松田体制下で初めて迎える開幕前キャンプ。試合でハードワークを求める指揮官の「色」が早くも出た。1次キャンプの沖縄ではシャトルランやジャンプ系のトレーニングで肉体に負荷を掛け、1月17~28日の12日間の大半が午前、午後の2部練習。オフはわずか1日とみっちりトレーニングを積んだ。新加入した31歳の高橋が「キャリアの中で一番きつい」と振り返るほどハードな内容。「だからコンディションも上がっている」と効果を実感している。

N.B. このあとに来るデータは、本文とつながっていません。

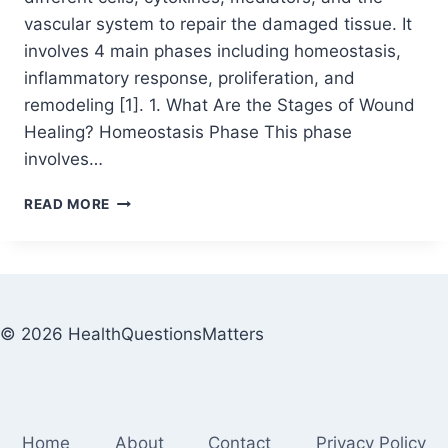
vascular system to repair the damaged tissue. It
involves 4 main phases including homeostasis,
inflammatory response, proliferation, and
remodeling [1]. 1. What Are the Stages of Wound
Healing? Homeostasis Phase This phase
involves…
READ MORE
© 2026 HealthQuestionsMatters
Home
About
Contact
Privacy Policy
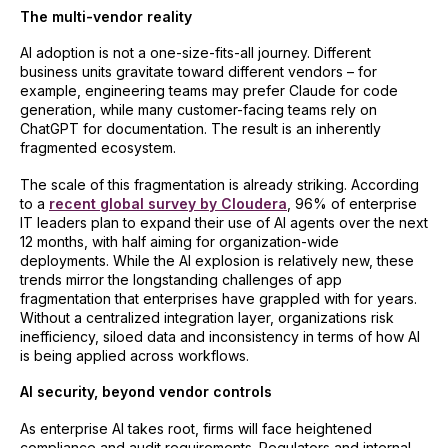
The multi-vendor reality
AI adoption is not a one-size-fits-all journey. Different
business units gravitate toward different vendors – for
example, engineering teams may prefer Claude for code
generation, while many customer-facing teams rely on
ChatGPT for documentation. The result is an inherently
fragmented ecosystem.
The scale of this fragmentation is already striking. According
to a
recent global survey by Cloudera
, 96% of enterprise
IT leaders plan to expand their use of AI agents over the next
12 months, with half aiming for organization-wide
deployments. While the AI explosion is relatively new, these
trends mirror the longstanding challenges of app
fragmentation that enterprises have grappled with for years.
Without a centralized integration layer, organizations risk
inefficiency, siloed data and inconsistency in terms of how AI
is being applied across workflows.
AI security, beyond vendor controls
As enterprise AI takes root, firms will face heightened
compliance and audit requirements. Regulators and internal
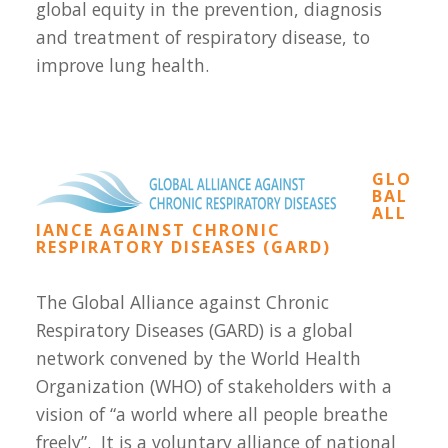
global equity in the prevention, diagnosis
and treatment of respiratory disease, to
improve lung health.
GLO
BAL
ALL
IANCE AGAINST CHRONIC
RESPIRATORY DISEASES (GARD)
The Global Alliance against Chronic
Respiratory Diseases (GARD) is a global
network convened by the World Health
Organization (WHO) of stakeholders with a
vision of “a world where all people breathe
freely”. It is a voluntary alliance of national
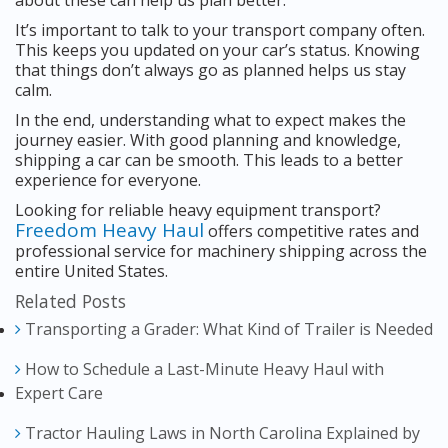
about these can help us plan better.
It’s important to talk to your transport company often.
This keeps you updated on your car’s status. Knowing
that things don’t always go as planned helps us stay
calm.
In the end, understanding what to expect makes the
journey easier. With good planning and knowledge,
shipping a car can be smooth. This leads to a better
experience for everyone.
Looking for reliable heavy equipment transport?
Freedom Heavy Haul
offers competitive rates and
professional service for machinery shipping across the
entire United States.
Related Posts
Transporting a Grader: What Kind of Trailer is Needed
How to Schedule a Last-Minute Heavy Haul with
Expert Care
Tractor Hauling Laws in North Carolina Explained by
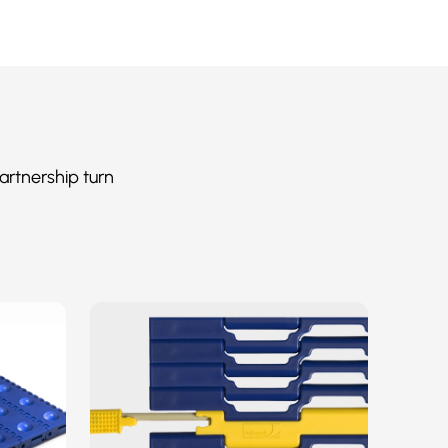
artnership turn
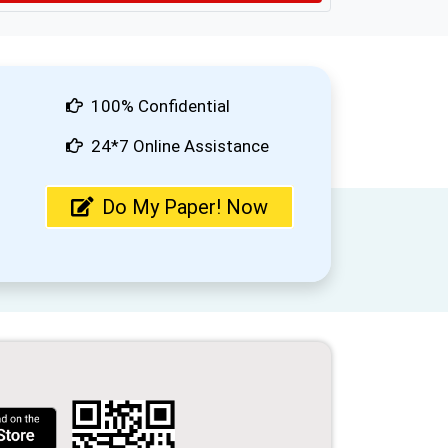
100% Confidential
24*7 Online Assistance
Do My Paper! Now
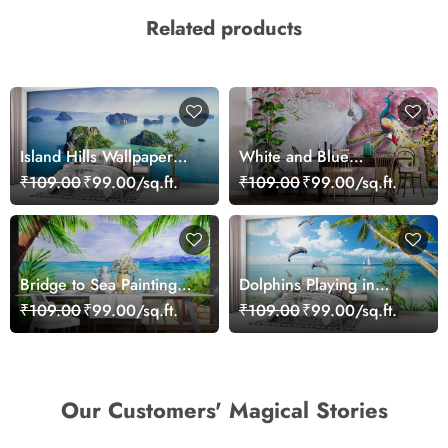
Related products
Island Hills Wallpaper
White and Blue
Mural
Peacocks Mural
₹109.00
₹99.00/sq.ft.
₹109.00
₹99.00/sq.ft.
Wallpaper
Bridge to Sea Painting
Dolphins Playing in
Wallpaper
Ocean Wallpaper
₹109.00
₹99.00/sq.ft.
₹109.00
₹99.00/sq.ft.
Our Customers' Magical Stories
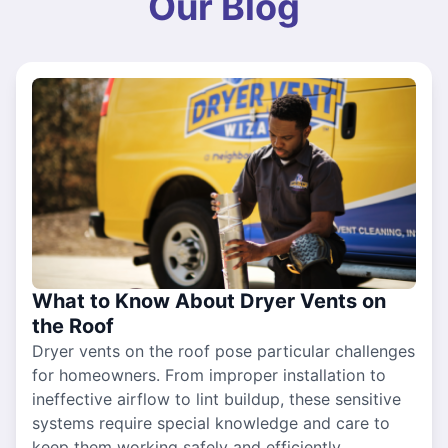
Our Blog
What to Know About Dryer Vents on
the Roof
Dryer vents on the roof pose particular challenges
for homeowners. From improper installation to
ineffective airflow to lint buildup, these sensitive
systems require special knowledge and care to
keep them working safely and efficiently.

2019年のJ2降格以来、V長崎の試合でたびたび指摘されていたのがスタミナ不足だった。試合終盤になるにつれて相手に走り負け、失点してしまう。ベテランの技術に頼りがちで、力強さに欠ける。その一因として、開幕前キャンプのトレーニング強度不足が指摘されていた。
松田監督は「これまでのことは意識してないが、私のやり方をベースに、2人のフィジカル系コーチと話し合いながらメニューを作った。けがをさせずに状態を上げていくよう、合理的に、科学的にやれた。筋肉系のトラブルも最小限だし、順調に来ている」と仕上がりに納得している。
トレーニングマッチは情報公開されているだけでも沖縄、宮崎で計4試合を実施。すべてJ1勢が相手だったが、2勝1分け1敗の好成績で終えた。この時期のトレーニングマッチは内容が最も大事だが、それでも王者川崎に3-1で快勝したことは自信になる。J2水戸から獲得した奥田は2ゴールを奪うなど、新戦力もかみ合い始めている。
キャンプ序盤、夜のミーティングでは映像やパワーポイントを使った「座学」を行い、松田監督が採用するゾーンディフェンスの考え方を説明。ピッチ外の時間も効率的に使い、新主将のカイオセザールも「そこ(ディフェンス)はかなりいいと思う」と表情が明るい。
22年シーズンの開幕は19日。残り2週間を切り、5年ぶりのJ1復帰を目指すV長崎がいよいよ最終調整に入る。